> Given request: Make a Markdown table with the columns "No." and "Text" from the line with "name author: Eyma" through the last line of the records, both ends included. Number each line in order and put the line itself beside it, leaving out any blank lines.

> Material to process:
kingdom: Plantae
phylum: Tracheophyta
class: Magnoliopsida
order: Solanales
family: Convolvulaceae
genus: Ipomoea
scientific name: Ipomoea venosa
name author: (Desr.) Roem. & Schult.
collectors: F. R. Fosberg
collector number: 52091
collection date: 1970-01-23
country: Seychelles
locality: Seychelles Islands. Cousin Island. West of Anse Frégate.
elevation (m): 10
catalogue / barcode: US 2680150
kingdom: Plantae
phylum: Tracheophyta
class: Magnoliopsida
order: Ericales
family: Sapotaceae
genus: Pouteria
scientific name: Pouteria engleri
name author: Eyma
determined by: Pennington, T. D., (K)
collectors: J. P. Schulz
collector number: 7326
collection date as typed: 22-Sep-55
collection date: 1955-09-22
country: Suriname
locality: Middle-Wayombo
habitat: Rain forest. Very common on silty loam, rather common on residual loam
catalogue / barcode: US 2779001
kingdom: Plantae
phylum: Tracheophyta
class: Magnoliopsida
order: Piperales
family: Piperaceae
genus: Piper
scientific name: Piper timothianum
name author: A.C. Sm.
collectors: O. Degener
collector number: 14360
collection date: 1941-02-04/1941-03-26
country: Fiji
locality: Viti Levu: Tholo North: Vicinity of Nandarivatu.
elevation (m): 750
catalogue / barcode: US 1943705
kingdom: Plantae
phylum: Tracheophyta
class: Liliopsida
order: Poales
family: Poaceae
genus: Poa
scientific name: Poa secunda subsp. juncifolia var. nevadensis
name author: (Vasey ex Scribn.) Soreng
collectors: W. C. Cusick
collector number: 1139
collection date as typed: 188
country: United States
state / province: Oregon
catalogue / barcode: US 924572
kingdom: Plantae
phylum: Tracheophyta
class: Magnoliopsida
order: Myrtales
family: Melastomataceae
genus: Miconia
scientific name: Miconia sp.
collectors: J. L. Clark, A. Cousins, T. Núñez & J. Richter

> Reply to the task:
| No. | Text |
|---|---|
| 1 | name author: Eyma |
| 2 | determined by: Pennington, T. D., (K) |
| 3 | collectors: J. P. Schulz |
| 4 | collector number: 7326 |
| 5 | collection date as typed: 22-Sep-55 |
| 6 | collection date: 1955-09-22 |
| 7 | country: Suriname |
| 8 | locality: Middle-Wayombo |
| 9 | habitat: Rain forest. Very common on silty loam, rather common on residual loam |
| 10 | catalogue / barcode: US 2779001 |
| 11 | kingdom: Plantae |
| 12 | phylum: Tracheophyta |
| 13 | class: Magnoliopsida |
| 14 | order: Piperales |
| 15 | family: Piperaceae |
| 16 | genus: Piper |
| 17 | scientific name: Piper timothianum |
| 18 | name author: A.C. Sm. |
| 19 | collectors: O. Degener |
| 20 | collector number: 14360 |
| 21 | collection date: 1941-02-04/1941-03-26 |
| 22 | country: Fiji |
| 23 | locality: Viti Levu: Tholo North: Vicinity of Nandarivatu. |
| 24 | elevation (m): 750 |
| 25 | catalogue / barcode: US 1943705 |
| 26 | kingdom: Plantae |
| 27 | phylum: Tracheophyta |
| 28 | class: Liliopsida |
| 29 | order: Poales |
| 30 | family: Poaceae |
| 31 | genus: Poa |
| 32 | scientific name: Poa secunda subsp. juncifolia var. nevadensis |
| 33 | name author: (Vasey ex Scribn.) Soreng |
| 34 | collectors: W. C. Cusick |
| 35 | collector number: 1139 |
| 36 | collection date as typed: 188 |
| 37 | country: United States |
| 38 | state / province: Oregon |
| 39 | catalogue / barcode: US 924572 |
| 40 | kingdom: Plantae |
| 41 | phylum: Tracheophyta |
| 42 | class: Magnoliopsida |
| 43 | order: Myrtales |
| 44 | family: Melastomataceae |
| 45 | genus: Miconia |
| 46 | scientific name: Miconia sp. |
| 47 | collectors: J. L. Clark, A. Cousins, T. Núñez & J. Richter |